Features
Features of postalveolar clicks:
- The basic articulation may be voiced, nasal, aspirated, glottalized, etc.
- The forward place of articulation is alveolar or postalveolar, depending on the language, and apical, which means it is articulated with the tip of the tongue against the alveolar ridge or the roof of the mouth behind the alveolar ridge. (Damin contrasted these two articulations as separate phonemes.) The release is a sharp, plosive sound in southern Africa, but in Hadza and Sandawe they are frequently flapped, with the underside of the tip of the tongue striking the floor of the mouth after the release of the click; in some cases, the release is rather faint, and it is this sub-apical percussive sound that dominates.
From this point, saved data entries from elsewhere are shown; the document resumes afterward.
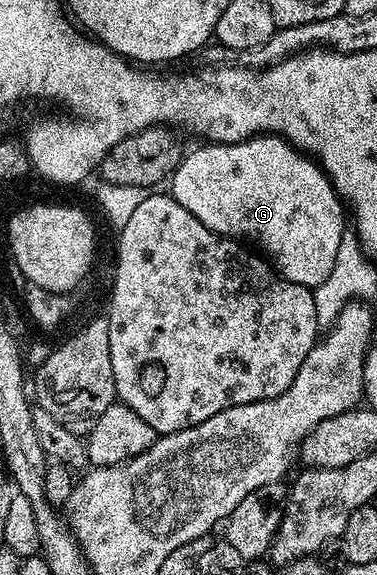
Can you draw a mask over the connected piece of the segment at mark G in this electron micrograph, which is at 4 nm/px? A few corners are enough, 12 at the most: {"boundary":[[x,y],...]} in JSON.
{"boundary":[[274,134],[187,151],[172,198],[309,288],[346,206]]}

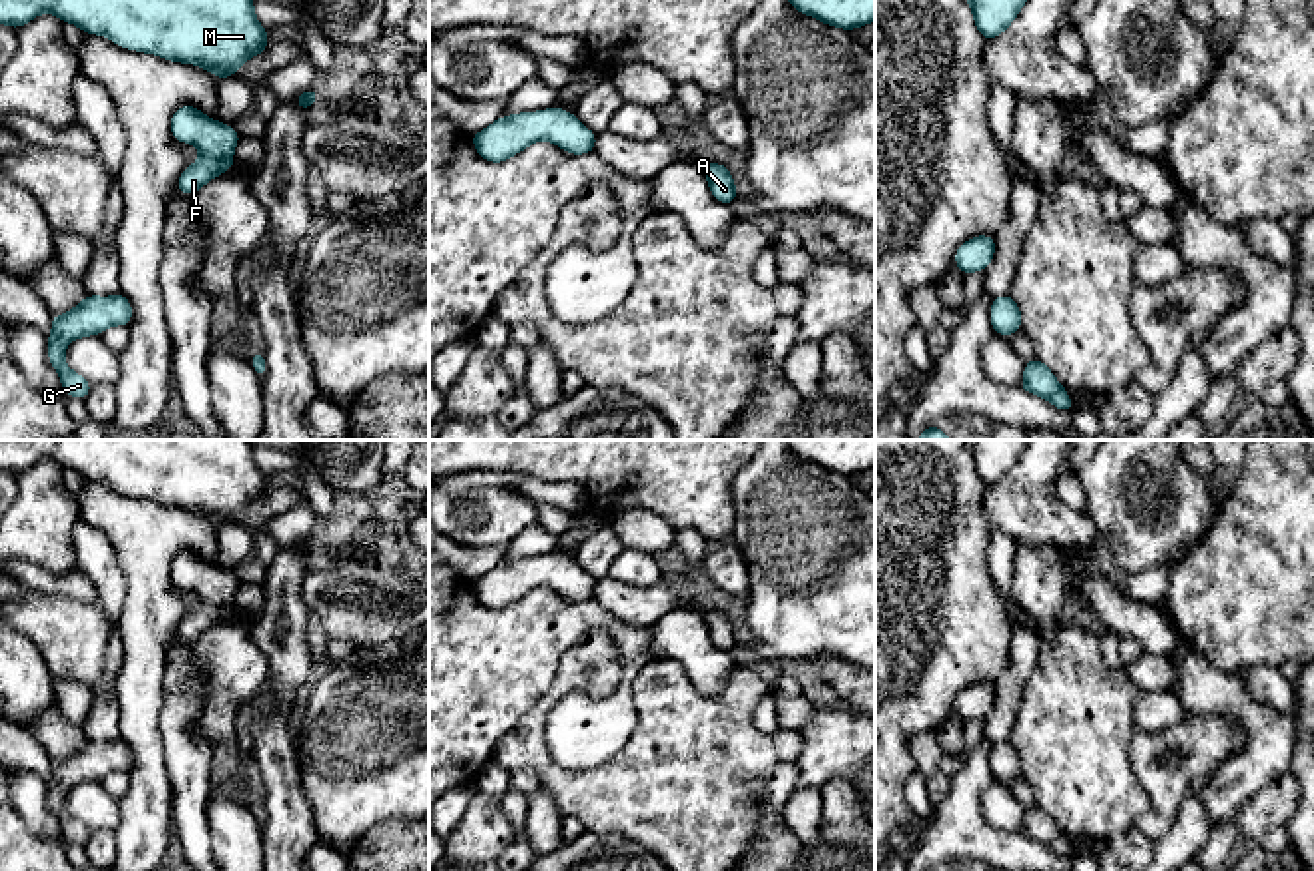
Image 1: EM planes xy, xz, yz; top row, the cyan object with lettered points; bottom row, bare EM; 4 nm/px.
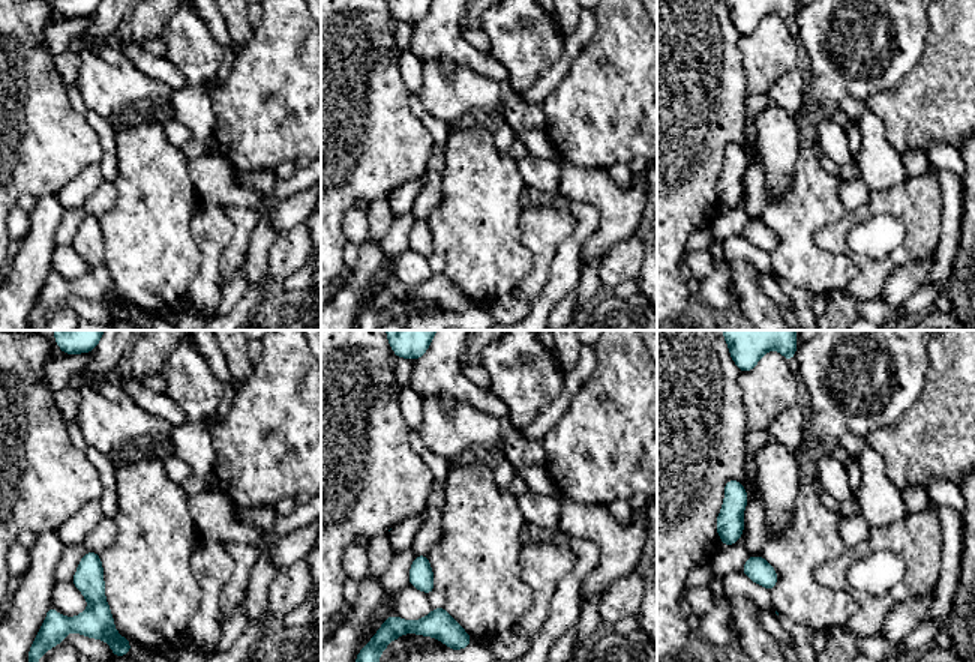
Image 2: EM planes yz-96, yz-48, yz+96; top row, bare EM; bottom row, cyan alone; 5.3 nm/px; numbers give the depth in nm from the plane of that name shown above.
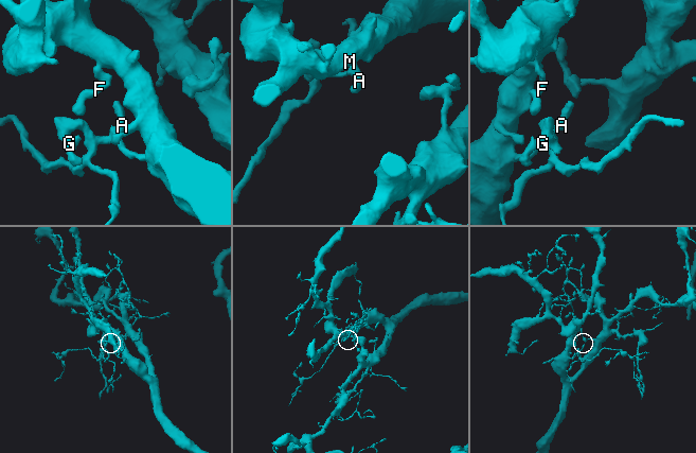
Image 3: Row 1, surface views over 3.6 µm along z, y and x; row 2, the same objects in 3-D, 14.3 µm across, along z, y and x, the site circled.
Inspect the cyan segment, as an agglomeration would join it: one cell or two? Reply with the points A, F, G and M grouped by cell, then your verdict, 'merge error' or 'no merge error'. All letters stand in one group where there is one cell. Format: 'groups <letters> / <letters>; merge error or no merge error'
groups A F G M; no merge error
- Clicks may be oral or nasal, which means that the airflow is either restricted to the mouth, or passes through the nose as well.
- They are central consonants, which means they are produced by releasing the airstream at the center of the tongue, rather than at the sides.
- The airstream mechanism is lingual ingressive (aka velaric ingressive), which means a pocket of air trapped between two closures is rarefied by a "sucking" action of the tongue, rather than being moved by the glottis or the lungs/diaphragm. The release of the forward closure produces the 'click' sound. Voiced and nasal clicks have a simultaneous pulmonic egressive airstream.